Key Moments
- Brent April futures traded at $72.54 per barrel and WTI at $66.89, rising 2.4% and 2.6% at 07:50 ET (12:50 GMT).
- U.S.-Iran nuclear talks ended without a deal, adding a risk premium tied to possible military escalation and supply disruption.
- Oil sales linked to a U.S.-Venezuela supply deal may reach $2 billion by end-February as Venezuela boosts output and exports.
Market Overview
Oil prices climbed on Friday after U.S.-Iran nuclear talks ended without agreement. As a result, fears of military escalation raised concerns about Middle East supply.
At 07:50 ET (12:50 GMT), Brent crude for April rose 2.4% to $72.54 per barrel. Meanwhile, West Texas Intermediate gained 2.6% to $66.89.
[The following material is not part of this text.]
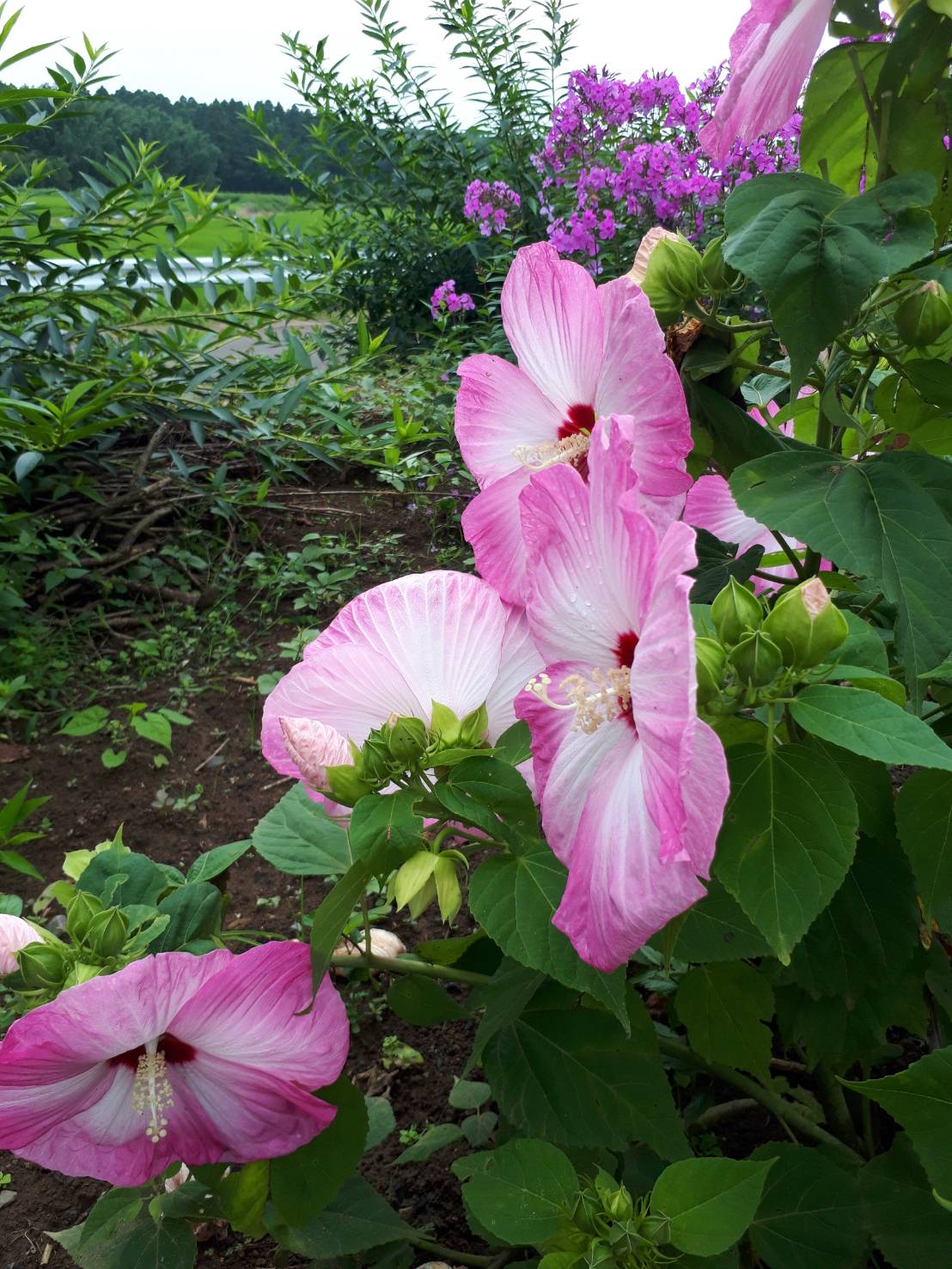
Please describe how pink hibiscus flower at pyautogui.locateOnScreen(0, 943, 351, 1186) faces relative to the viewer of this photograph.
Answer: facing the viewer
Both benchmarks remain on track for solid February gains. Traders continue to react to geopolitical risks and potential supply disruptions.
Futures Snapshot
| Contract | Delivery Month | Price | Move | Time |
|---|---|---|---|---|
| Brent | April | $72.54 per barrel | +2.4% | 07:50 ET (12:50 GMT) |
| WTI | – | $66.89 per barrel | +2.6% | 07:50 ET (12:50 GMT) |
Iran-U.S. Negotiations Hit an Impasse
Talks between Washington and Tehran ended Thursday without a deal. However, mediator Oman said both sides plan to resume discussions soon. Technical meetings are scheduled in Vienna next week.
Throughout February, oil markets reacted strongly to developments around Iran. In particular, the United States deployed military assets to the region and warned of possible action if Tehran rejects a deal.
Analysts at ING said the military buildup increases the risk of escalation. Consequently, markets are pricing in a sizable risk premium, possibly as high as $10 per barrel.
ANZ analysts noted wide uncertainty in future supply balances. They estimate global supply could range from 10 million barrels per day lower to 1 million barrels higher, depending on the outcome of negotiations.
They added that the Strait of Hormuz remains the key concern. Any sustained disruption there could trigger sharp price spikes. However, temporary disruptions would likely cause only short-lived rallies. OPEC may also raise output to offset supply losses.
Strategic Importance of the Strait of Hormuz
The Strait of Hormuz is a vital shipping route. Iran controls its northern coastline. Therefore, any conflict involving Iran could disrupt tanker traffic and amplify supply risks.
Venezuela’s Oil Exports Expand Under U.S. Deal
In contrast, supply from Venezuela is rising. U.S. officials said oil sales tied to a Washington-Caracas agreement could total $2 billion by the end of February.
Earlier this year, Washington took control of Venezuela’s oil industry after the capture of President Nicolas Maduro by U.S. forces.
Since then, Venezuela has increased production. Major trading houses Vitol and Trafigura now handle much of the country’s crude marketing.
Buyers in Asia and Europe, including India, are expected to receive Venezuelan cargoes in the coming weeks.
The return of Venezuelan barrels adds to global supply. As a result, prices may face pressure later this year. Concerns about oversupply in 2026 have already weighed on crude benchmarks.